This was the fifth edition of the conference. It started in 2012 as an internal event, where members of the national CLARIN consortia came together to share their experiences of and thoughts on the development of the CLARIN ERIC infrastructure.
In 2014, it was felt that the time was ripe to change the format of the conference into an event with an open call for contributions, in order to include also the humanities and social-science research communities – the intended users of the infrastructure – in the exchange of ideas and experiences on the CLARIN infrastructure. This includes its design, construction and operation, the data and services that it contains or should contain, its actual use by researchers, its relation to other infrastructures and projects, and the CLARIN Knowledge Sharing Infrastructure.

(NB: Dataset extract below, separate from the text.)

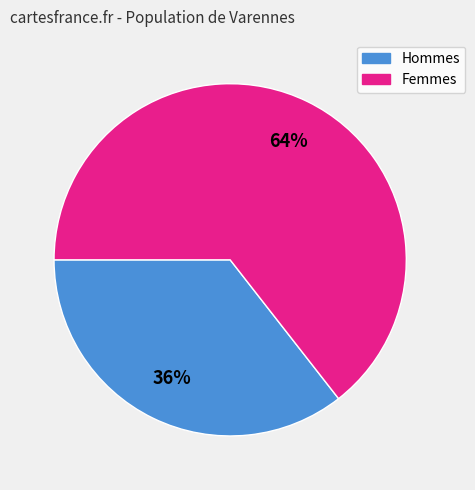

How many segments does this pie chart have?

2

As a result of the 2016 call for papers we received 34 anonymous extended abstracts, each of which was anonymously reviewed by at least three members of the program committee, which as always consisted of the members of the CLARIN ERIC National Coordinators’ Forum, i.e., one member from each participating country or NGO. In order to avoid conflicts of interest, no PC member reviewed submissions from their own country. As a result of the reviewing process, a total of 25 submissions were accepted for presentation at the conference, 14 as oral presentations and 11 as posters.
In addition to the submitted presentations, the conference featured two invited speakers. The keynote on the first day was presented by professor Ian Gregory from Lancaster University, under the title Texts, language and geography: Understanding literature using geographical text analysis, and on the second day, professor Sally Wyatt, Maastricht University talked about Why technologies are not neutral, and why it matters for linguists.

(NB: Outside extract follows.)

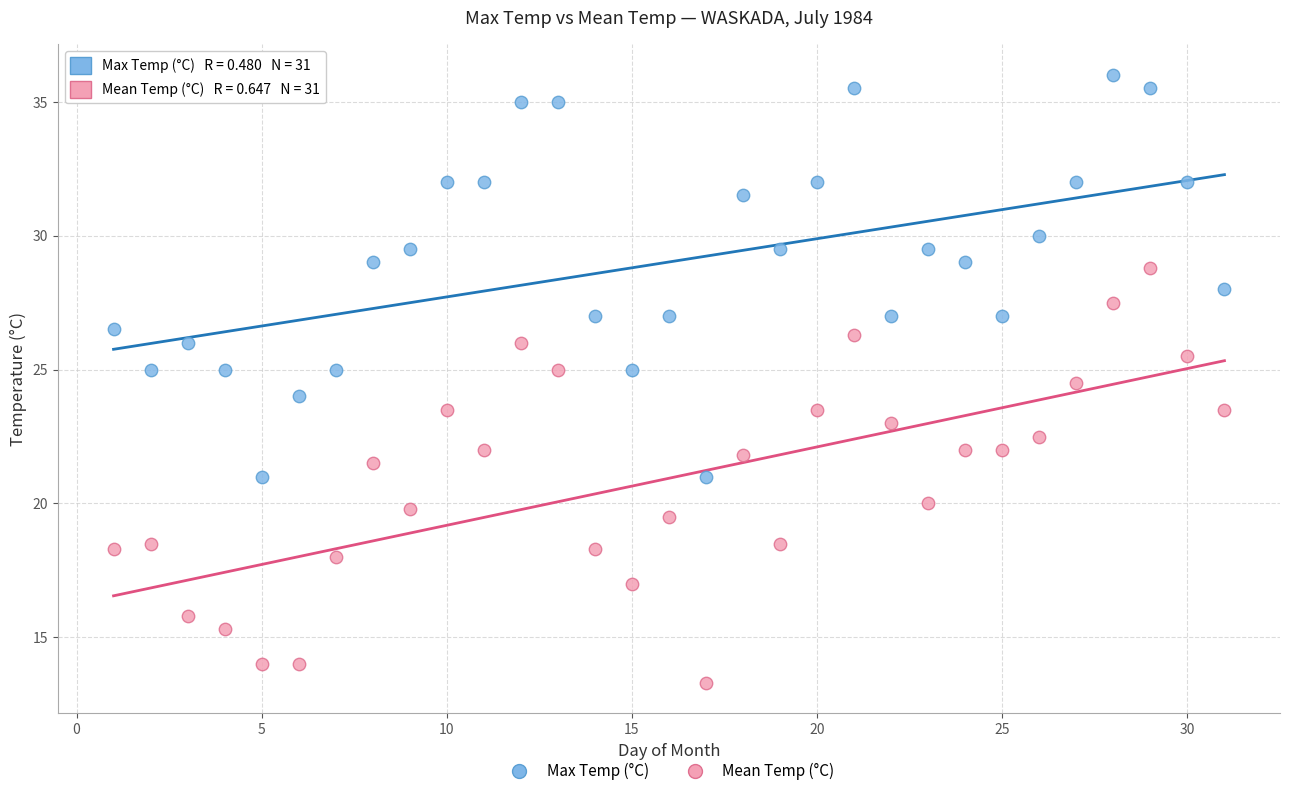

Across all data points, what is the range of X values (max minus min)?

30.0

As a new feature, the CLARIN 2016 call for papers included a call for submissions to a thematic session, focusing on Language resources and historical sources. The general area of interest for the thematic session was stated in the call for papers as CLARIN-related research in the historical sciences, understood in a wide sense to encompass fields such as History, “History of ...”/“... history” (e.g., History of science, Rhetorical history), as well as the various historically oriented subfields of linguistics (e.g., Historical linguistics, Historical pragmatics, etc.), and philology. We invited submissions on two separate but overlapping aspects that we construed this theme to encompass:
- The historical aspect in a narrower sense: Processing historical language stages in the form of text or speech, with the concomitant issues of digitization, non-standardized language, etc.

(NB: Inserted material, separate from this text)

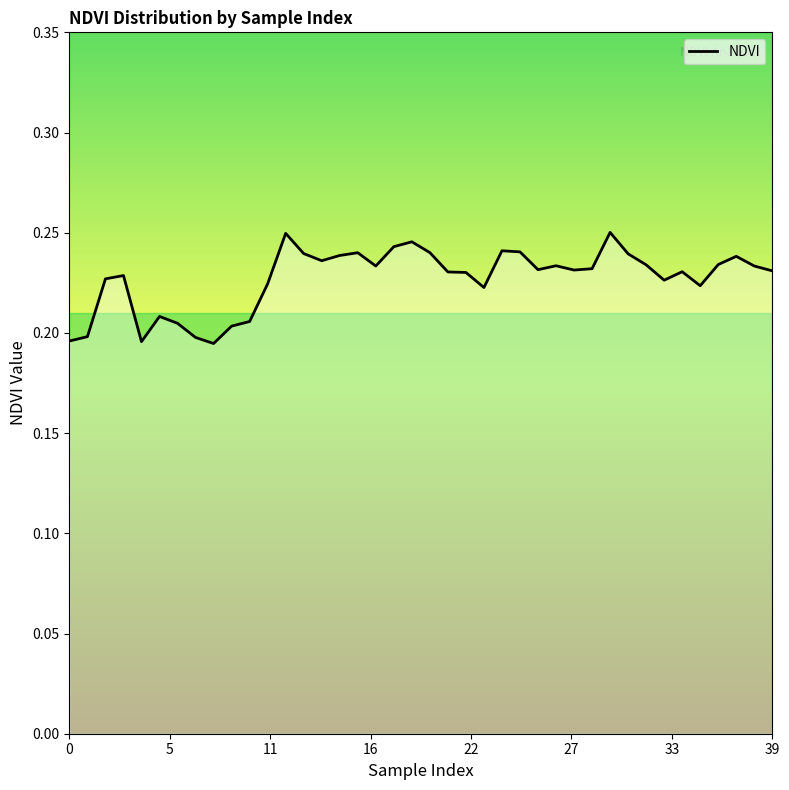

At which category does the chart reach its minimum across all series?

8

- The diachronic aspect: Discovering, characterizing and tracking change through time, both linguistic changes and changes in the world as reflected in the content of text.
Two of the oral presentations and several posters addressed this theme. Ian Gregory’s keynote speech together with the two oral presentations were organized into a thematic session scheduled at the very beginning of the conference program.
The conference was video recorded; see the YouTube playlist: https://www.youtube.com/playlist?list=PLlKmS5dTMgw2pP-uvhKNVSgOuuZjvmLwy
Following the conference, authors of the accepted papers were invited to submit full versions of their papers to be considered for the conference proceedings volume, although this time the submissions were not anonymous. Again the papers were reviewed (anonymously) by two to four PC members, at least one of which had not reviewed the original abstract submitted for the conference. We received 14 full-length submissions, out of which 10 were accepted for this volume. Most of these address core CLARIN issues dealing with the construction, maintenance and use of the European infrastructure coordinated in the framework of the CLARIN ERIC, such as search engine design, resource discovery, metadata quality, researcher training in infrastructure use, and design of specific tools and resources. There is one “pure” research paper in this volume – by Hinrichs, Erdmann and Joseph – but many of the contributions refer to research conducted using the CLARIN infrastructure. In two cases – the papers by Beißwenger et al. and by MacWhinney – the focus is on resource-building with specific research questions or a specific research field in mind, where the research and infrastructure-building activities feed into each other and actually become hard to disentangle.
I would like to thank the reviewers for the dedicated efforts they put down in evaluating the submissions, and also Peter Berkesand at Linköping University Electronic Press, who (as usual) has ensured that the digital publication of this volume went smoothly and painlessly.